→ **WHAT THE EXERCISE ASKS**:
From the records below, transcribe exactly the lines that begin at the line with "index pip: (97, 66)" and end at the line with "pinky tip: (136, 110)", both included.

• • •

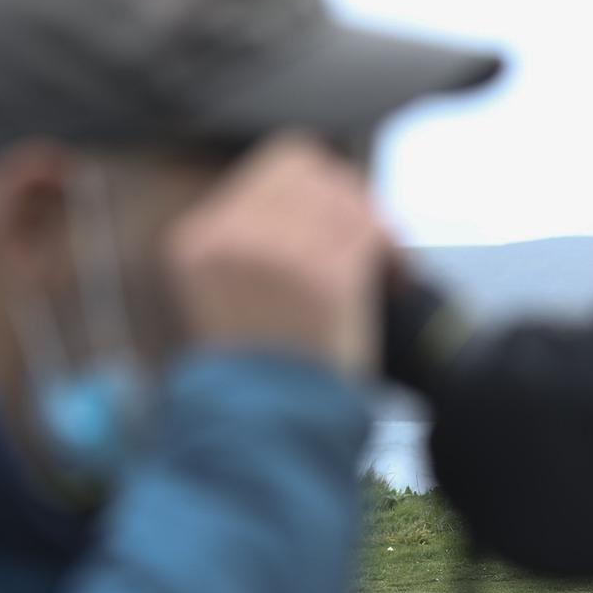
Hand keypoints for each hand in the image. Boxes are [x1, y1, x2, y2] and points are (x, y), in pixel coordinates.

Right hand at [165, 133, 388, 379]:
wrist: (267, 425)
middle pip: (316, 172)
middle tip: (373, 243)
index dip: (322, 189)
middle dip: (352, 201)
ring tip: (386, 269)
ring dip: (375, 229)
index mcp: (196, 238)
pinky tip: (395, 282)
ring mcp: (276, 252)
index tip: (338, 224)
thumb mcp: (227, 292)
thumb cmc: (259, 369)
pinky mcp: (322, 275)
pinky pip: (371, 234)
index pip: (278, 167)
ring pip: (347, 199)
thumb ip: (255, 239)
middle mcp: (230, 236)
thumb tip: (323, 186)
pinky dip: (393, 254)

• • •

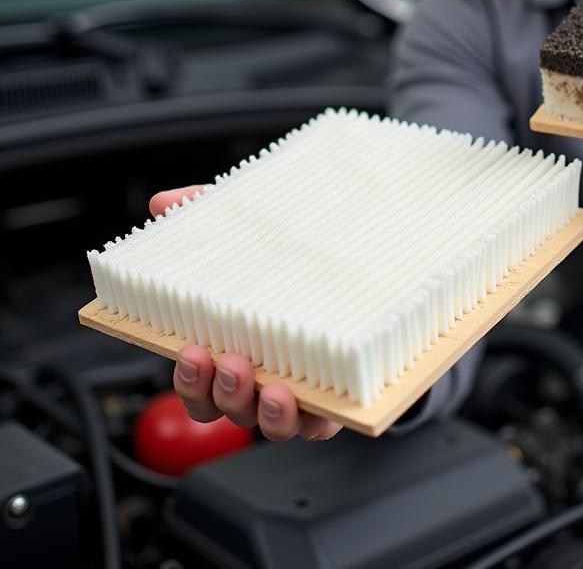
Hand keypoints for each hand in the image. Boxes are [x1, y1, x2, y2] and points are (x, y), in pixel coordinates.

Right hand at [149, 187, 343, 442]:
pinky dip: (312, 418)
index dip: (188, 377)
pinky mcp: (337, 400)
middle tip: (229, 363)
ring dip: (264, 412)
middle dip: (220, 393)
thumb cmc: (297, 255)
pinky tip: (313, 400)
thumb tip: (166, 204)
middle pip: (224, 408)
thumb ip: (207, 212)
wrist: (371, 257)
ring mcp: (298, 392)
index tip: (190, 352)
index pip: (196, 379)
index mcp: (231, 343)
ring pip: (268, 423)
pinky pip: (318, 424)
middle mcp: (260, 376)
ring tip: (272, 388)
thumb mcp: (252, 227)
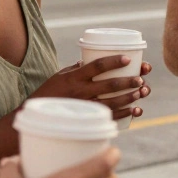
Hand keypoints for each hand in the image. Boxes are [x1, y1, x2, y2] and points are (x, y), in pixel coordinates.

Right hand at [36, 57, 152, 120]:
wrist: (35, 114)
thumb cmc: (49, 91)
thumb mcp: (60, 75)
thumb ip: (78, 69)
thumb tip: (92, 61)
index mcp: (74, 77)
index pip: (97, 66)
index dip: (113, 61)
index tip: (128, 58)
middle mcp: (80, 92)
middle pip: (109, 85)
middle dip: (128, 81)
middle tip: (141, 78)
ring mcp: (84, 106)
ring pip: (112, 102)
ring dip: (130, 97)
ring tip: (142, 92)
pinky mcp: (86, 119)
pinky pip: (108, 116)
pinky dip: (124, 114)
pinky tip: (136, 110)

• • •

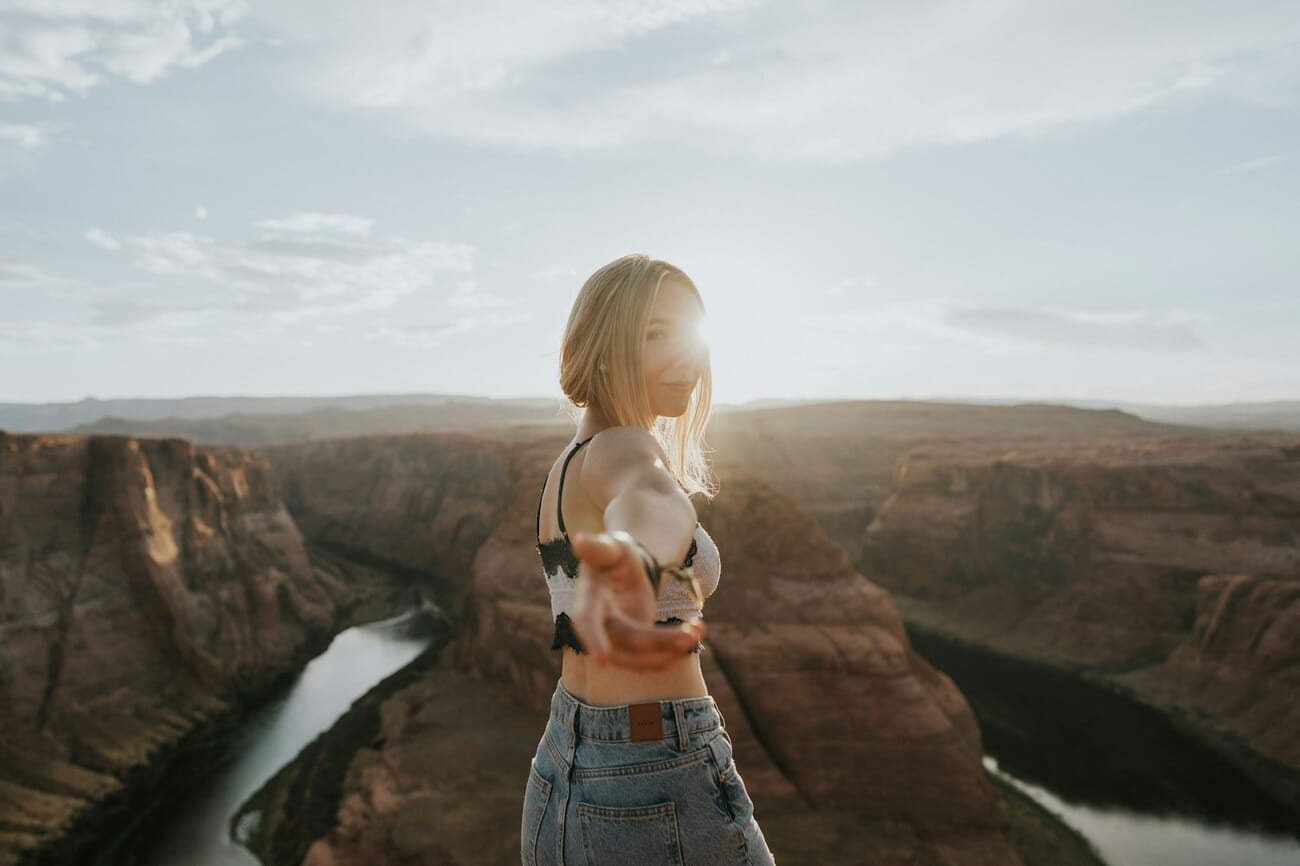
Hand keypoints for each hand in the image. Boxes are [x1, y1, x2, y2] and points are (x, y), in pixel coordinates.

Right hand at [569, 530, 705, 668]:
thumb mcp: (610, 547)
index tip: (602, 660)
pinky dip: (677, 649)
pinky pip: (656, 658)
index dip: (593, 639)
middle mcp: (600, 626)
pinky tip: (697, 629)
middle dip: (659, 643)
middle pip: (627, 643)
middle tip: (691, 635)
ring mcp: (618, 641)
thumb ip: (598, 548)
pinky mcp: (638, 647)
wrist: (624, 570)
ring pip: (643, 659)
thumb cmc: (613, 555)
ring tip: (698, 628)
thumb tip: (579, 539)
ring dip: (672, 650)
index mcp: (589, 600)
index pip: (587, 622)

• • •

→ **WORKED SOLUTION**:
index pip: (97, 66)
index dip: (113, 61)
index tip: (128, 58)
middle mcp: (80, 92)
middle pip: (109, 85)
middle dip: (128, 81)
middle tip: (141, 78)
ring mcp: (84, 106)
ring pip: (112, 102)
ring dip: (130, 97)
ring tip: (142, 92)
pinky mcp: (86, 119)
pinky pip: (108, 116)
pinky dip: (124, 114)
pinky tip: (136, 110)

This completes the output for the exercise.